Prompt
Find every line in the records below that contains the word "Temmuz" with matching case, and copy each of those lines in full.

(Data excerpts)
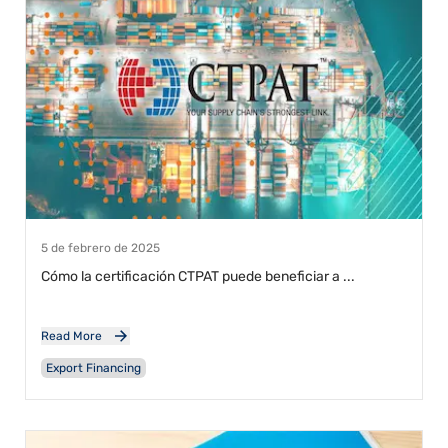
5 de febrero de 2025
Cómo la certificación CTPAT puede beneficiar a ...
Read More
Export Financing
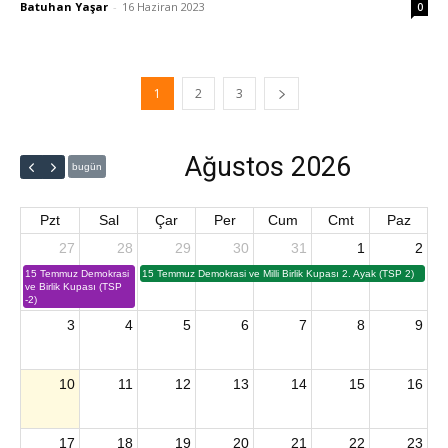
Batuhan Yaşar
-
16 Haziran 2023
0
1
2
3
Ağustos 2026
bugün
Pzt
Sal
Çar
Per
Cum
Cmt
Paz
27
28
29
30
31
1
2
15 Temmuz Demokrasi
15 Temmuz Demokrasi ve Milli Birlik Kupası 2. Ayak (TSP 2)
ve Birlik Kupası (TSP
-2)
3
4
5
6
7
8
9
10
11
12
13
14
15
16
17
18
19
20
21
22
23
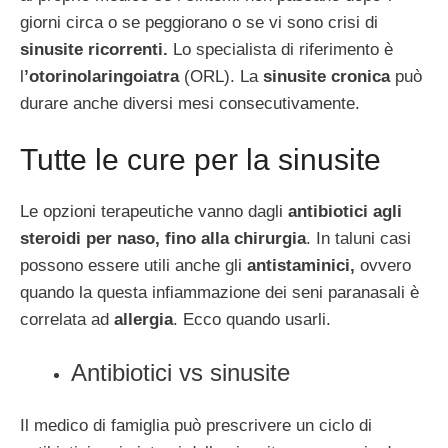
giorni circa o se peggiorano o se vi sono crisi di
sinusite ricorrenti.
Lo specialista di riferimento è
l
’otorinolaringoiatra
(ORL). La
sinusite cronica
può
durare anche diversi mesi consecutivamente.
Tutte le cure per la sinusite
Le opzioni terapeutiche vanno dagli
antibiotici agli
steroidi per naso, fino alla chirurgia
. In taluni casi
possono essere utili anche gli
antistaminici,
ovvero
quando la questa infiammazione dei seni paranasali è
correlata ad
allergia
. Ecco quando usarli.
Antibiotici vs sinusite
Il medico di famiglia può prescrivere un ciclo di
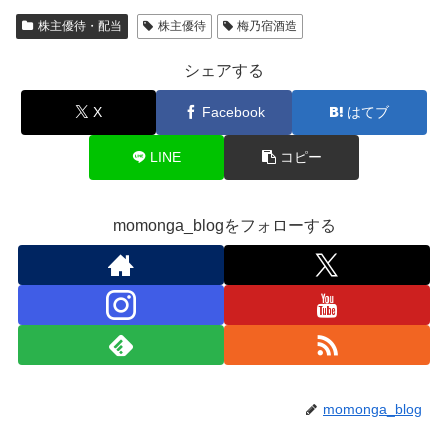
株主優待・配当
株主優待
梅乃宿酒造
シェアする
X
Facebook
はてブ
LINE
コピー
momonga_blogをフォローする
momonga_blog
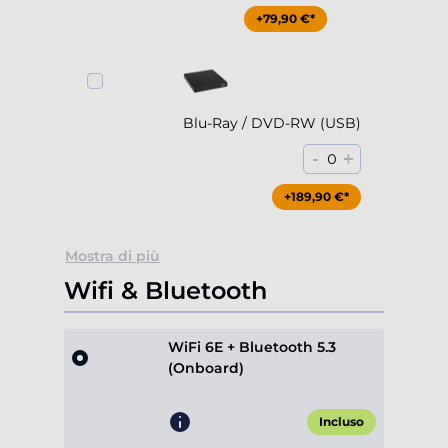
+79,90 €*
Blu-Ray / DVD-RW (USB)
-
+
0
+189,90 €*
Mostra di più
Wifi & Bluetooth
WiFi 6E + Bluetooth 5.3
(Onboard)
Incluso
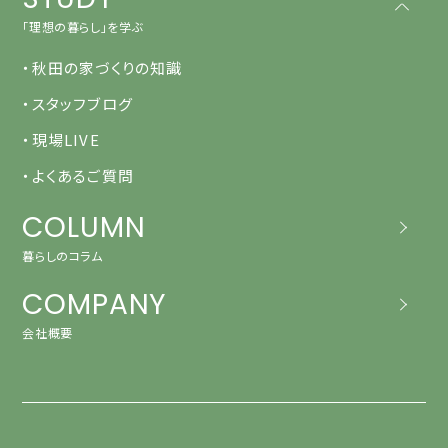
「理想の暮らし」を学ぶ
・秋田の家づくりの知識
・スタッフブログ
・現場LIVE
・よくあるご質問
COLUMN
暮らしのコラム
COMPANY
会社概要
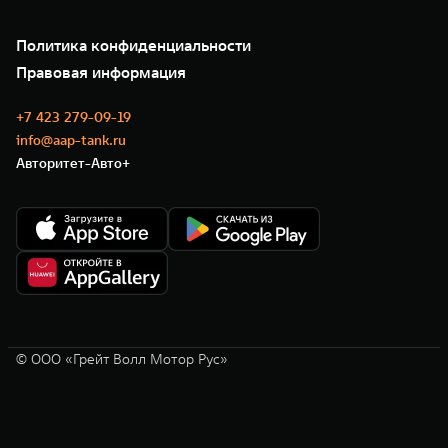
Подписки
О нас
Специальные предложения
35 лет GWM
Сервис
Политика конфиденциальности
GWM ТЕХ ДЕНЬ
Нулевое ТО
Новости
Правовая информация
Моторные масла
+7 423 279-09-19
info@aap-tank.ru
Авторитет-Авто+
© ООО «Грейт Волл Мотор Рус»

Answer for this exercise
15 Temmuz Demokrasi
15 Temmuz Demokrasi ve Milli Birlik Kupası 2. Ayak (TSP 2)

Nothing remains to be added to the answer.